Gül METE-YUVA : « La littérature turque et ses sources françaises »

Paris : L’Hamattan, 2006. 324 p.

La Turquie est un pays sans doute trop mal connu en France, et trop souvent caricaturé. Surtout lorsque, comme dans la dernière campagne du référendum européen, elle a été instrumentalisée à des fins très largement étrangères à elle-même.
Pourtant les liens entre la France, l’Europe et la Turquie ne sont pas nouveaux. On connaît l’inspiration politique qu’Atatürk trouva en France dans une entreprise de modernisation et de transformation politique de son pays, qui eut peu d’équivalents dans sa radicalité. Mais comme toujours, ce mouvement n’est pas séparable d’un mouvement culturel profond dont témoigne ce livre.

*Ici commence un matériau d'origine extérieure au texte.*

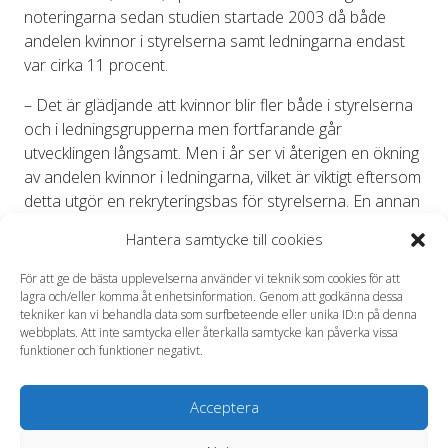
noteringarna sedan studien startade 2003 då både
andelen kvinnor i styrelserna samt ledningarna endast
var cirka 11 procent.
– Det är glädjande att kvinnor blir fler både i styrelserna
och i ledningsgrupperna men fortfarande går
utvecklingen långsamt. Men i år ser vi återigen en ökning
av andelen kvinnor i ledningarna, vilket är viktigt eftersom
detta utgör en rekryteringsbas för styrelserna. En annan
positiv trend är att andelen kvinnor är högre bland yngre
Hantera samtycke till cookies
chefer, säger Eva Halvarsson, VD på Andra AP-fonden.
För att ge de bästa upplevelserna använder vi teknik som cookies för att
Andelen kvinnor är störst i Large-cap bolagen samt i
lagra och/eller komma åt enhetsinformation. Genom att godkänna dessa
branscher med hög andel kvinnliga anställda. Tjänste-
tekniker kan vi behandla data som surfbeteende eller unika ID:n på denna
webbplats. Att inte samtycka eller återkalla samtycke kan påverka vissa
och konsumentvarubranscherna har högst andel
funktioner och funktioner negativt.
kvinnor i sina styrelser medan hälsovård- och
finansbranscherna har högst andel kvinnor i ledningen.
Acceptera
Råvarusektorn är sämst på andel kvinnor i både
styrelser och ledningsgrupper. I båda branscherna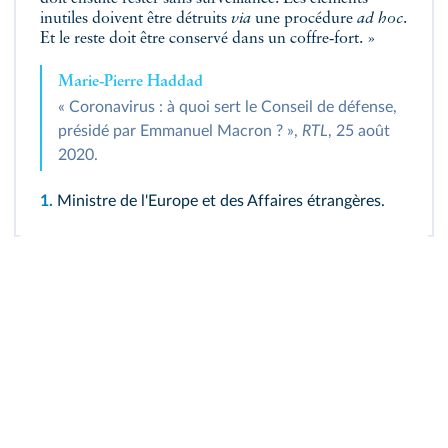
inutiles doivent être détruits
via
une procédure
ad hoc
.
Et le reste doit être conservé dans un coffre‑fort. »
Marie‑Pierre Haddad
« Coronavirus : à quoi sert le Conseil de défense,
présidé par Emmanuel Macron ? »,
RTL
, 25 août
2020.
1.
Ministre de l'Europe et des Affaires étrangères.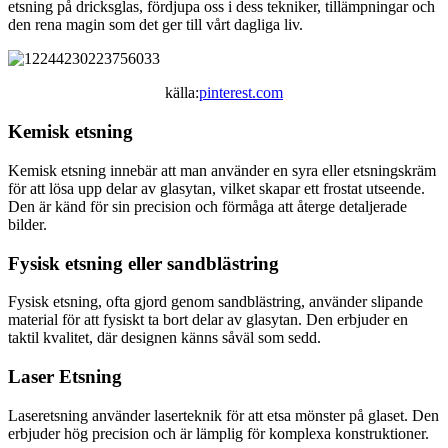
etsning på dricksglas, fördjupa oss i dess tekniker, tillämpningar och
den rena magin som det ger till vårt dagliga liv.
källa:
pinterest.com
Kemisk etsning
Kemisk etsning innebär att man använder en syra eller etsningskräm
för att lösa upp delar av glasytan, vilket skapar ett frostat utseende.
Den är känd för sin precision och förmåga att återge detaljerade
bilder.
Fysisk etsning eller sandblästring
Fysisk etsning, ofta gjord genom sandblästring, använder slipande
material för att fysiskt ta bort delar av glasytan. Den erbjuder en
taktil kvalitet, där designen känns såväl som sedd.
Laser Etsning
Laseretsning använder laserteknik för att etsa mönster på glaset. Den
erbjuder hög precision och är lämplig för komplexa konstruktioner.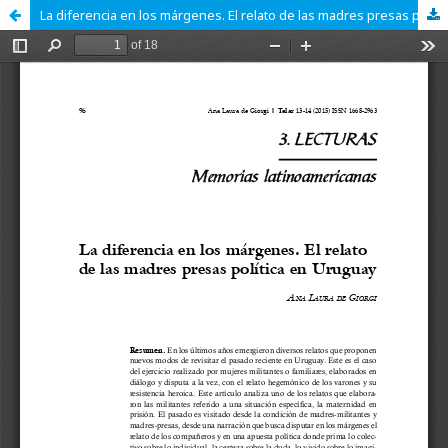
La diferencia en los márgenes. El relato de las madres presas políticas en Uruguay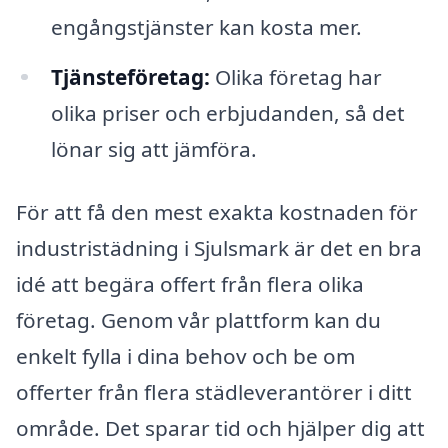
engångstjänster kan kosta mer.
Tjänsteföretag:
Olika företag har
olika priser och erbjudanden, så det
lönar sig att jämföra.
För att få den mest exakta kostnaden för
industristädning i Sjulsmark är det en bra
idé att begära offert från flera olika
företag. Genom vår plattform kan du
enkelt fylla i dina behov och be om
offerter från flera städleverantörer i ditt
område. Det sparar tid och hjälper dig att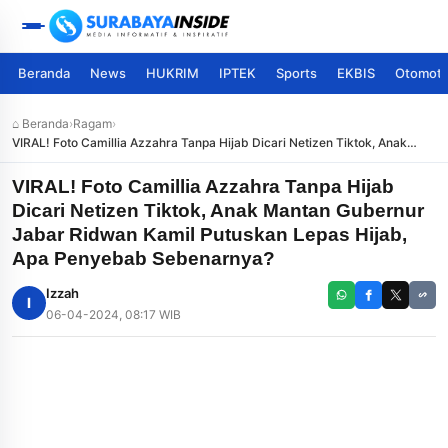
Beranda
News
HUKRIM
IPTEK
Sports
EKBIS
Otomoti
⌂ Beranda
›
Ragam
›
VIRAL! Foto Camillia Azzahra Tanpa Hijab Dicari Netizen Tiktok, Anak
Mantan Gubernur Jabar Ridwan Kamil Putuskan Lepas Hijab, Apa
Penyebab Sebenarnya?
VIRAL! Foto Camillia Azzahra Tanpa Hijab
Dicari Netizen Tiktok, Anak Mantan Gubernur
Jabar Ridwan Kamil Putuskan Lepas Hijab,
Apa Penyebab Sebenarnya?
Izzah
I
06-04-2024, 08:17 WIB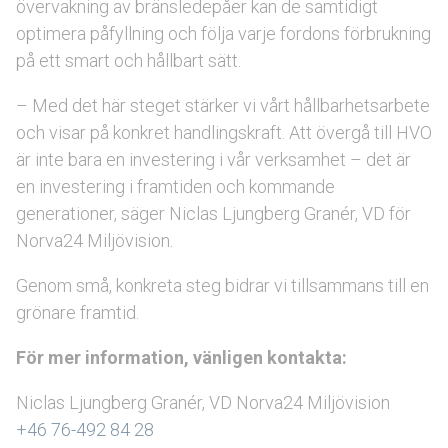
övervakning av bränsledepåer kan de samtidigt
optimera påfyllning och följa varje fordons förbrukning
på ett smart och hållbart sätt.
– Med det här steget stärker vi vårt hållbarhetsarbete
och visar på konkret handlingskraft. Att övergå till HVO
är inte bara en investering i vår verksamhet – det är
en investering i framtiden och kommande
generationer, säger Niclas Ljungberg Granér, VD för
Norva24 Miljövision.
Genom små, konkreta steg bidrar vi tillsammans till en
grönare framtid.
För mer information, vänligen kontakta:
Niclas Ljungberg Granér, VD Norva24 Miljövision
+46 76-492 84 28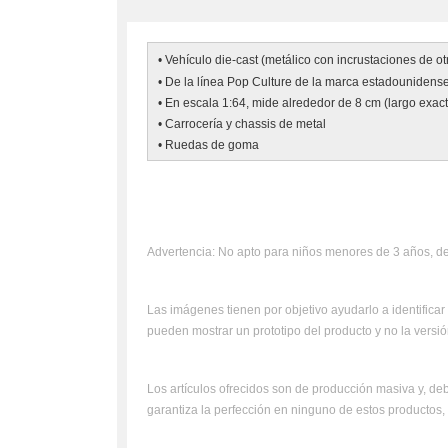
• Vehículo die-cast (metálico con incrustaciones de ot
• De la línea Pop Culture de la marca estadounidens
• En escala 1:64, mide alrededor de 8 cm (largo exac
• Carrocería y chassis de metal
• Ruedas de goma
Advertencia: No apto para niños menores de 3 años, deb
Las imágenes tienen por objetivo ayudarlo a identificar 
pueden mostrar un prototipo del producto y no la versión
Los artículos ofrecidos son de producción masiva y, deb
garantiza la perfección en ninguno de estos productos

L’auteur montre de manière particulièrement riche, érudite et, de ce fait, passionnante la place prééminente de l’inspiration littéraire française dans la modernité littéraire turque au cours de la deuxième moitié du XIXe siècle. La France pourrait en tirer gloire, légitimement, mais ce qui frappe est l’extrême curiosité et ouverture internationale de ces auteurs turcs qui nous sont très largement inconnus, au contraire de quelques auteurs plus récents, comme Yachar Kémal. Nous pourrions ressentir quelque honte de notre ignorance, mais il faut dire que les traductions sont peu nombreuses.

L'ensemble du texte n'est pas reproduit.